| Watching my mind, I see not just one rut, but
one Really Big Rut made up of many little ruts, little habitual paths of thinking. The
mind as flibbertigibbet. Scatterbrained, indeed. Flit
from one of today's little work problems to one of last week's big family problems to
familiar regret about an opportunity missed two years ago to concern about a deadline
coming up next week to a bit of worry about a favorite tooth cavity, and so on and so on.
Is that really thinking? Aren't we just re-re-processing
mostly old stuff that we've gone over again and again? In a way, it is non-thinking
thinking, isn't it?
The so-called stream of consciousness is at best a stream
of semi-consciousness.
Perhaps we need to speak of momentum. This habitual
non-thinking has its own momentum, its own on-going force. Whatever it is in our mind that
does this, it really likes to do it. And it really wants to keep on doing it.

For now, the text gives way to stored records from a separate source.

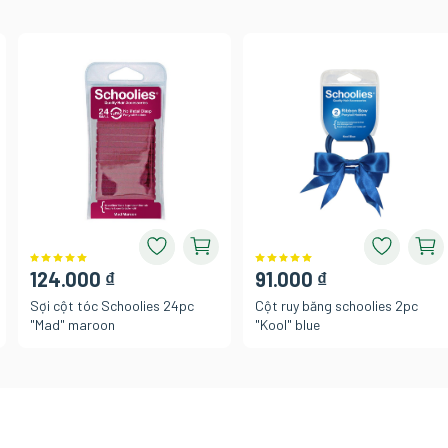
124.000 ₫
91.000 ₫
Sợi cột tóc Schoolies 24pc
Cột ruy băng schoolies 2pc
"Mad" maroon
"Kool" blue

There's another momentum, in addition to these little
non-thinking thought habits we've developed through our life. There's also an far older,
larger momentum that we've picked up over the millennia of evolution. We're inheritors of
minds which have developed a seemingly successful coping mechanism which we call rational
thought and which in its simplest form consists of taking in information, weighing it, and
arriving at a decision.
That's the nice way to put it. What it means is, we are
genetically a bunch of compulsive worrywarts. Our very evolutionary history teaches us
(without saying a word) that it is foolhardy and dangerous to stop worrying. So we also
have all that momentum keeping us in the Big Rut.
To change this mental behavior is like a tiny tugboat
nudging up against the bow of a massive ship. To turn the ship, the small tug can apply
just a small pressure, but the turn takes time, perhaps quite a long time, and is so slow
that at first there is no apparent effect.